Ceija Stojka — La maison rouge
La maison rouge héberge une partie de la très dense production de l’artiste Ceija Stojka jusqu’au 20 mai 2018. Plus de 130 œuvres retracent la courte carrière de la peintre et écrivaine décédée en 2013.
« Ceija Stojka — Une artiste Rom dans le siècle », La Maison Rouge du 23 février au 20 mai 2018. En savoir plus Prolifique et assidue, voilà bien des mots qui caractérisent la personnalité artistique de Ceija Stojka, née en 1933 en Styrie (Autriche) et issue d’une famille de marchands de chevaux rom d’Europe Centrale. En seulement une vingtaine d’années, l’artiste a constitué une œuvre dantesque, composée d’un millier d’œuvres peintes et dessinées. C’est à l’âge de 55 ans, en 1988, qu’elle commence seule à recomposer ses souvenirs en peinture. Grâce à l’acrylique qu’elle dépose compulsivement sur des panneaux de cartons avec des pinceaux ou ses doigts, elle trace à rebours son histoire et celle de son peuple, persécuté sous le régime nazi.Ainsi, nous voilà téléportés dans une avalanche de peinture et de couleurs, dans une frise — présentée chronologiquement et par « thèmes » — biographique sans ambages. Les œuvres proposées sont d’une dichotomie frappante : comme si la mémoire de Ceija Stojka avait exacerbé et hiérarchisé de façon manichéenne les événements qui ont ponctué sa vie. L’artiste elle-même parlait « d’œuvres claires et sombres » ; si les œuvres claires (helle Bilder) représentent des instants de vie quotidienne, ponctués de roulottes dans une nature fleurie, les œuvres sombres (dunkle Bilder) peignent la traque, la déportation et l’incarcération dans les camps de concentration. Une vie de torture qu’elle connut à l’âge de 10 ans entre 1943 et 1945. La violence extrême de cette période de sa vie — panneau central de l’exposition — explique cette division en deux axes d’une production qui a été construite sur ce traumatisme.

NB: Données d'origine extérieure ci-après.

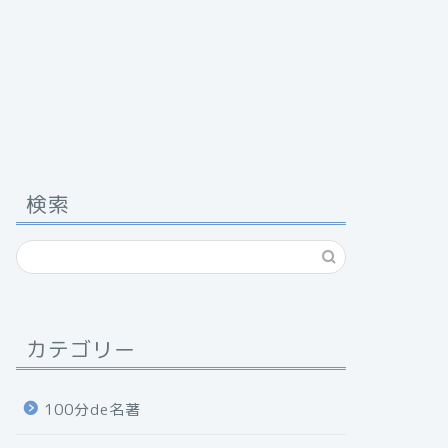
検索
カテゴリー
100分de名著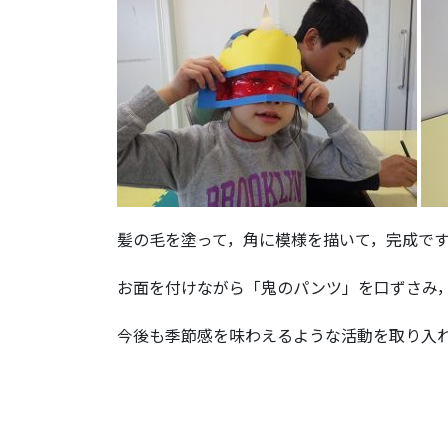
髪の毛を塗って，角に模様を描いて，完成で
お面を付けながら「鬼のパンツ」を口ずさみ
今後も季節感を味わえるような活動を取り入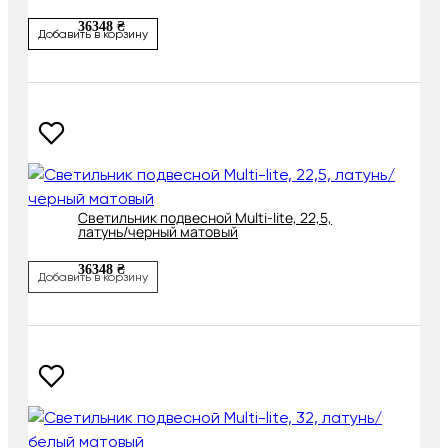
36348 ₴
Добавить в корзину
Светильник подвесной Multi-lite, 22,5,
латунь/черный матовый
36348 ₴
Добавить в корзину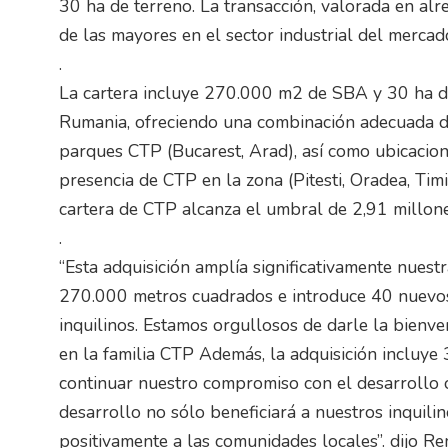
30 ha de terreno. La transacción, valorada en al
de las mayores en el sector industrial del mercad
.
La cartera incluye 270.000 m2 de SBA y 30 ha de
Rumania, ofreciendo una combinación adecuada de
parques CTP (Bucarest, Arad), así como ubicacio
presencia de CTP en la zona (Pitesti, Oradea, Tim
cartera de CTP alcanza el umbral de 2,91 millon
.
“Esta adquisición amplía significativamente nues
270.000 metros cuadrados e introduce 40 nuevos 
inquilinos. Estamos orgullosos de darle la bienve
en la familia CTP Además, la adquisición incluye 
continuar nuestro compromiso con el desarrollo 
desarrollo no sólo beneficiará a nuestros inquilin
positivamente a las comunidades locales”. dijo R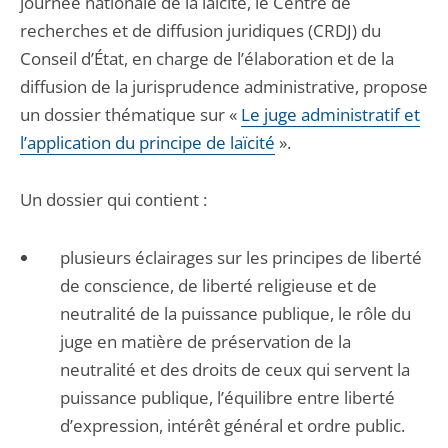
journée nationale de la laïcité, le Centre de
recherches et de diffusion juridiques (CRDJ) du
Conseil d’État, en charge de l’élaboration et de la
diffusion de la jurisprudence administrative, propose
un dossier thématique sur «
Le juge administratif et
l’application du principe de laïcité
».
Un dossier qui contient :
plusieurs éclairages sur les principes de liberté
de conscience, de liberté religieuse et de
neutralité de la puissance publique, le rôle du
juge en matière de préservation de la
neutralité et des droits de ceux qui servent la
puissance publique, l’équilibre entre liberté
d’expression, intérêt général et ordre public.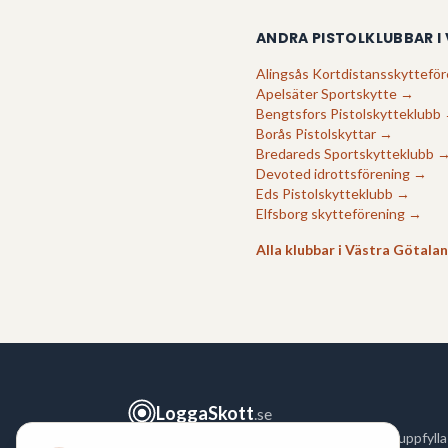
ANDRA PISTOLKLUBBAR I
Alingsås Kortdistansskytteför
Apelsäter Sportskytte
→
Bengtsfors Pistolskytteklubb
Borås Pistolskyttar
→
Bredareds Sportskytteklubb
Devoted idrottsförening
→
Eds Pistolskytteklubb
→
Elfsborg skytteförening
→
Alla klubbar i
Västra Götala
LoggaSkott
.se
Logga ditt skytte snabbt och enkelt för att uppfylla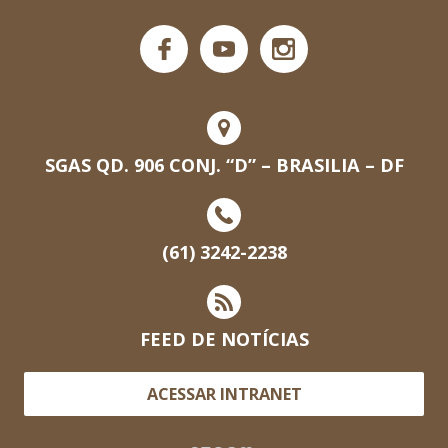
SGAS QD. 906 CONJ. “D” – BRASILIA – DF
(61) 3242-2238
FEED DE NOTÍCIAS
ACESSAR INTRANET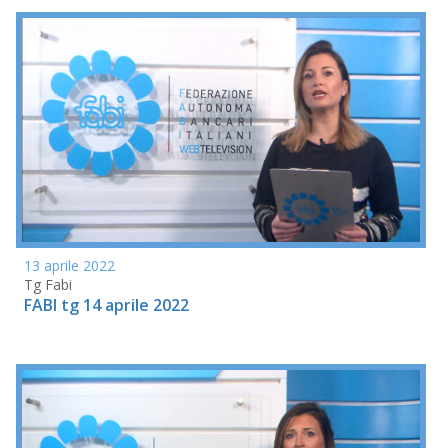
13 aprile 2022
Tg Fabi
FABI tg 14 aprile 2022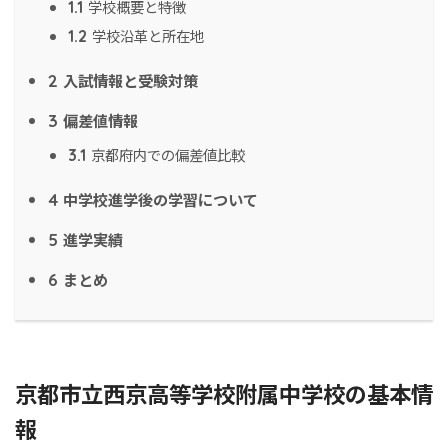
学校概要と特徴
1.1
学校沿革と所在地
1.2
入試情報と受験対策
2
偏差値情報
3
京都府内での偏差値比較
3.1
中学校進学後の学習について
4
進学実績
5
まとめ
6
京都市立西京高等学校附属中学校の基本情
報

C’est alors dans le sillon cathartique de l’œuvre de Ceija Stojka que nous déambulons. Les madones souriantes et les visions rustiques sont écrasées par les motifs récurrents de l’emprisonnement dans les camps de Auschwitz-Birkenau, Ravensbrück et Bergen-Belsen : barbelés, cadavres, fumée, SS, vent, neige, corbeaux et croix gammée nazie. Ce lexique de la mort dépeint une atmosphère similaire à certaines des peintures de la Nouvelle Objectivité allemande. Notamment figuré dans les peintures sanglantes et oppressantes de Georg Grosz ou Otto Dix, le dessin simple et stylisé manifestait avec puissance et une certaine forme de réalisme émotionnel la violence de la guerre.
À partir du moment où l’artiste s’est mise à peindre, c’est tous les jours qu’elle venait arracher à sa mémoire les souvenirs de sa vie passée. Cette pulsion d’expression autodidacte — de création sans relâche, jusqu’à la mort — est brute, spontanée, et semble libératoire. Son art est « l’œuvre d’une vie » : une œuvre dont la cohérence, l’homogénéité et le caractère immersif résultent de sa visée introspective. L’artiste crée ainsi un univers unique et un système indépendant dirigés par une histoire qui lui est propre. À la manière de certains artistes d’un art que Jean Dubuffet appelait brut, l’œuvre de Ceija Stojka incarne, par l’imbrication fusionnelle de son histoire avec celle de son art, cette figure d’un « art qui s’origine autrement » 1. L’ « horror vacui » 2 constaté dans l’art d’Adolf Wölfli (1864 — 1930) est semblable à cette peur du vide écrasante de l’œuvre de Stojka. Les aplats frénétiques réalisés à la main sur toute la surface de la toile s’accumulent et ne laissent pas d’espace au support vierge.
Cette œuvre est le témoin du massacre des Roms sous le régime nazi et nous rappelle (ou nous apprend) que derrière les détails fourmillant de l’œuvre de Ceija Stojka, se cache le souvenir de l’assassinat de 500.000 Roms.
1 « un art qui s’origine autrement ; pas seulement dans l’intellect et dans le concept mais dans l’imaginaire, dans le sensible et dans l’affect. » Martine Lusardy, directrice de la Halle Saint-Pierre, Paris.
2 Dans les arts visuels, l’ « horror vacui » (du latin « peur de l’espace vide ») correspond à l’action de remplir toute la surface d’un espace ou d’une œuvre (avec du détail).